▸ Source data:
+===+

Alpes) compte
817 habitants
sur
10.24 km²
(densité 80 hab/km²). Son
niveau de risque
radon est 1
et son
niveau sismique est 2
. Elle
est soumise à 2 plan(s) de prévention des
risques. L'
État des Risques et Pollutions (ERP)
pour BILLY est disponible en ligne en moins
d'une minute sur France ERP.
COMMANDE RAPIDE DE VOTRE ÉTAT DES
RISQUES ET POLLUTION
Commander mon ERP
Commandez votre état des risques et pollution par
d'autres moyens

+===+

▸ WHAT IS REQUIRED:
Can you print every line of the listing above, unchanged and in the same order?

▸ RESULT:
Alpes) compte
817 habitants
sur
10.24 km²
(densité 80 hab/km²). Son
niveau de risque
radon est 1
et son
niveau sismique est 2
. Elle
est soumise à 2 plan(s) de prévention des
risques. L'
État des Risques et Pollutions (ERP)
pour BILLY est disponible en ligne en moins
d'une minute sur France ERP.
COMMANDE RAPIDE DE VOTRE ÉTAT DES
RISQUES ET POLLUTION
Commander mon ERP
Commandez votre état des risques et pollution par
d'autres moyens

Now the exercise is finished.